L’attribution à Anaxagore de la doctrine sur l’emprunt au soleil de la lumière de la lune est faite par Platon dans le Cratyle en termes qu’il serait bien difficile d’expliquer si le disciple de Socrate avait pu trouver cette doctrine dans le poème de Parménide.

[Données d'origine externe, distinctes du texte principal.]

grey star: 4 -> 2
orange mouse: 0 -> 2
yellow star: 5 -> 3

L’accusation de plagiat portée par Démocrite contre Anaxagore et que rapporte Favorinus (Diog. L., IX, 34), est en réalité favorable au Clazoménien, car il eût suffi à Démocrite de montrer la doctrine dans Parménide; au contraire, en déclarant anciennes les opinions d’Ànaxagore sur le soleil et la lune, il se réfère évidemment à des poèmes orphiques, à l’authenticité desquels il croit, alors que ces poèmes pouvaient très bien être postérieurs à Anaxagore. Mais, lui fussent-ils antérieurs, il s’y agissait probablement de tout autre chose; les orphiques, terme sous lequel on peut comprendre au moins une partie des pythagoriens, voulaient assigner dans les astres un séjour aux âmes délivrées de la vie et retrouver dans le soleil et la lune les « îles des Bienheureux » d’Homère; or à des âmes de feu (Hippasos, Parménide) un séjour de feu convient parfaitement ( 1 ).

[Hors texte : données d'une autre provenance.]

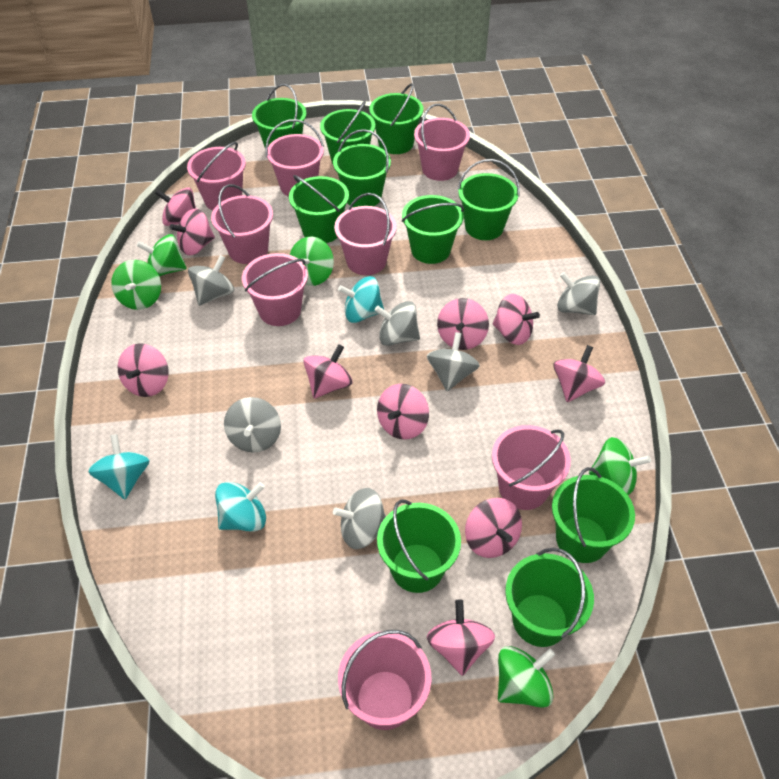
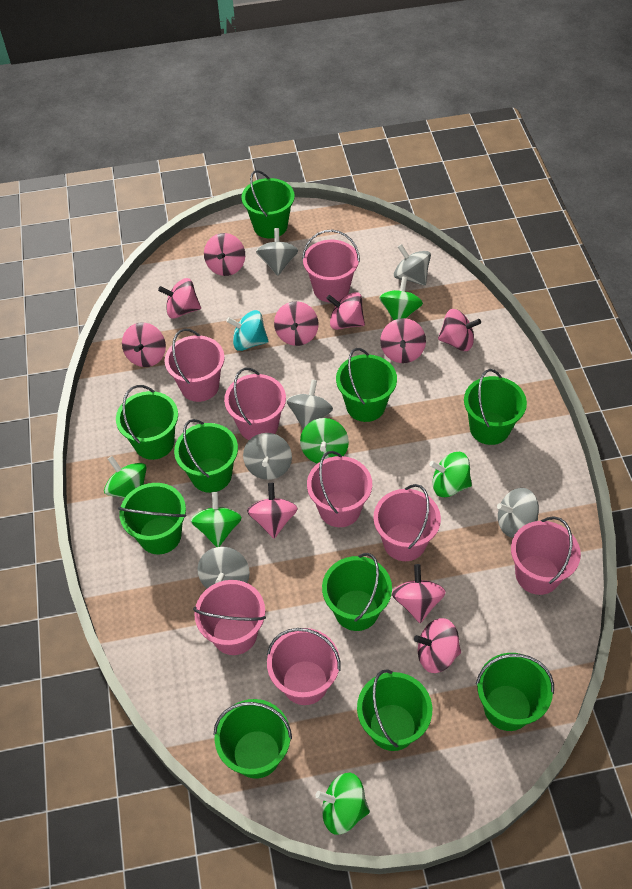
green spinning top: 5 -> 6
turquoise spinning top: 3 -> 1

La théorie d’Anaxagore n’a nullement été un dogme constant de l’école pythagorienne ; si elle fut adoptée par Philolaos et avant ce dernier par Empédocle (sauf pour celui-ci en ce qui concernait la nature de la lune, qu’il considérait non comme une terre, mais comme de l’air condensé jusqu’à être comparable à de la grêle), il nous est dit, en dehors du témoignage relatif à Alcméon, que des pythagoriens récents supposèrent qu’un feu s’allumait et s’éteignait peu à peu et régulièrement à la surface de la lune, de façon à la recouvrir pour la pleine lune, puis à la découvrir tout entière à la conjonction (Aétius, II, 29). Enfin Bérose, qui représente plus tard la tradition chaldéenne, à une époque où elle a déjà subi l’influence hellène, considère encore la lune comme une sphère dont la moitié est enflammée et c’est ainsi qu’il explique les phases (Aétius, II, 25, 29).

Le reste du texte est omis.